Concessionária responsável pela Fernão Dias adotou um tipo de pintura no asfalto que aumenta riscos de acidentes
Desde que assumiu, há pouco mais de um ano, estradas concedidas pelo governo federal, a empresa usa uma tinta preta para camuflar a sinalização antiga do pavimento -em vez de removê-la, como seria correto.
Os veículos, assim, passam em alta velocidade sobre uma superfície lisa (porque a tinta retira a rugosidade do asfalto) e pouco perceptível durante a noite (porque ela é escura) em diversos trechos rodoviários.
Especialistas dizem que, devido à baixa aderência e à baixa visibilidade do material, fica comprometida principalmente a estabilidade das motos.
Na Fernão Dias, próximo da divisa entre Minas Gerais e São Paulo, dois motociclistas que se acidentaram em dezembro registraram a ocorrência atribuindo a queda à faixa escorregadia e preta pintada no asfalto.
"Eu caí de repente, em plena reta. Só não me machuquei tanto porque consegui pular da moto", diz Luiz Artur Cane, 51, usuário da estrada, condutor de motos há mais de 30 anos.
"Com chuva ou à noite, é impossível ver a tinta no chão.
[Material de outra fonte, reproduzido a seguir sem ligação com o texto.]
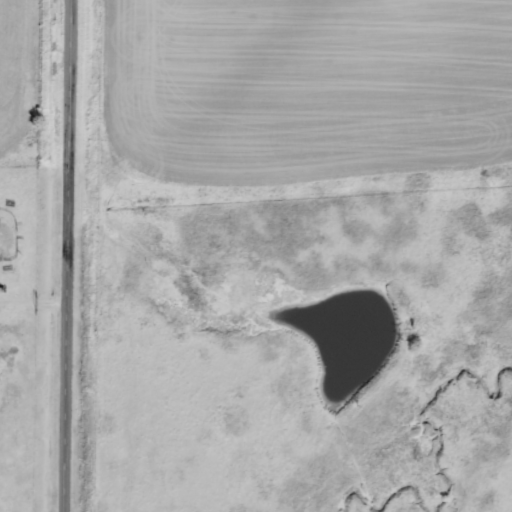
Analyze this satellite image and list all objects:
road: (68, 256)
Em cima dela, qualquer movimento pode ser fatal", afirma Fábio Rocha de Souza, 33, industrial cuja Suzuki teve perda total.
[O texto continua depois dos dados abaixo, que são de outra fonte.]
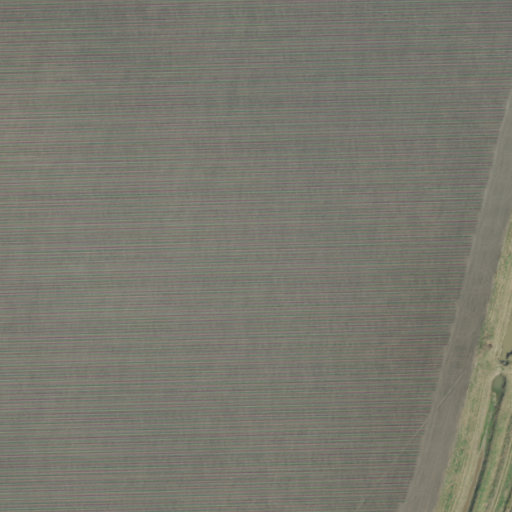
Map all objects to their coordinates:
road: (502, 477)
Nos últimos seis meses, a média foi de dois acidentes com motos por dia na Fernão Dias, onde esse tipo de veículo também paga pedágio (meia tarifa).
Sem autorização
A pintura adotada pela OHL fere as recomendações da ABNT (Associação Brasileira de Normas Técnicas). O problema não está na tinta, mas na finalidade com que é usada.
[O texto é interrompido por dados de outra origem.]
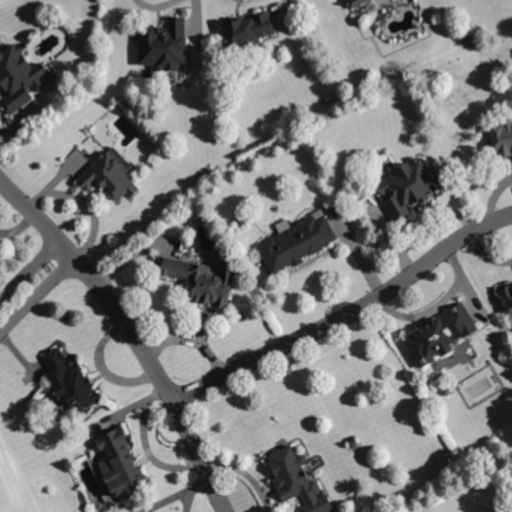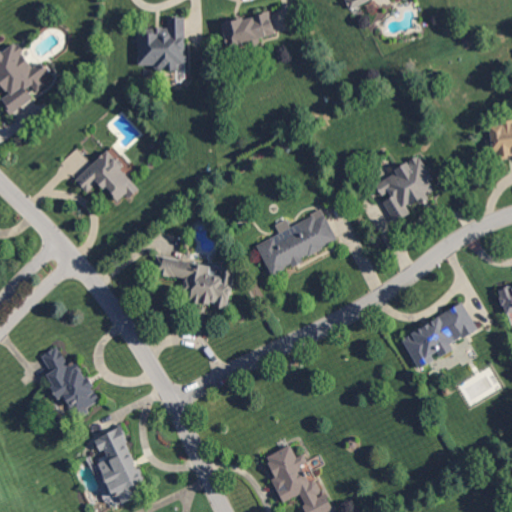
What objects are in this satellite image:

O Denatran (Departamento Nacional de Trânsito) também diz que a prática da concessionária não é autorizada pelas regras de sinalização e que, além de afetar a aderência, tem como "agravante" a possibilidade de confundir os condutores.
A ANTT (agência responsável por fiscalizar concessões federais) não se manifestou.
A OHL afirma que a prática de usar tinta preta para camuflar a sinalização antiga é "habitual" em rodovias do país.
"Isso tinha de ser banido. É completamente arriscado, uma gambiarra", avalia Alexandre Zum Winkel, engenheiro, técnico em sinalização de trânsito e formado perito do IC (Instituto de Criminalística).
"A superfície lisa é um ponto vulnerável na hora da frenagem", explica outro especialista, Frederico Rodrigues.
Pelas normas técnicas, a sinalização do asfalto pode ser removida usando métodos diversos, como fresagem (retirando camada do pavimento).
Às vezes esses procedimentos são ignorados, segundo os técnicos, porque é mais barato improvisar a tinta da cor do asfalto sobre a pintura antiga.
O manual do DER-SP (Departamento de Estradas de Rodagem, responsável por rodovias estaduais) é enfático ao reprovar a prática: "a sinalização horizontal a ser apagada, provisória ou definitiva, não deve, em qualquer circunstância, ser coberta com tinta preta".
A pintura da cor do pavimento é admitida apenas para fazer contraste (por exemplo, como borda de uma tinta branca sobre de concreto) ou, segundo uma norma da ABNT de 2005, "em vias locais ou onde não haja circulação de veículos sobre a demarcação recoberta".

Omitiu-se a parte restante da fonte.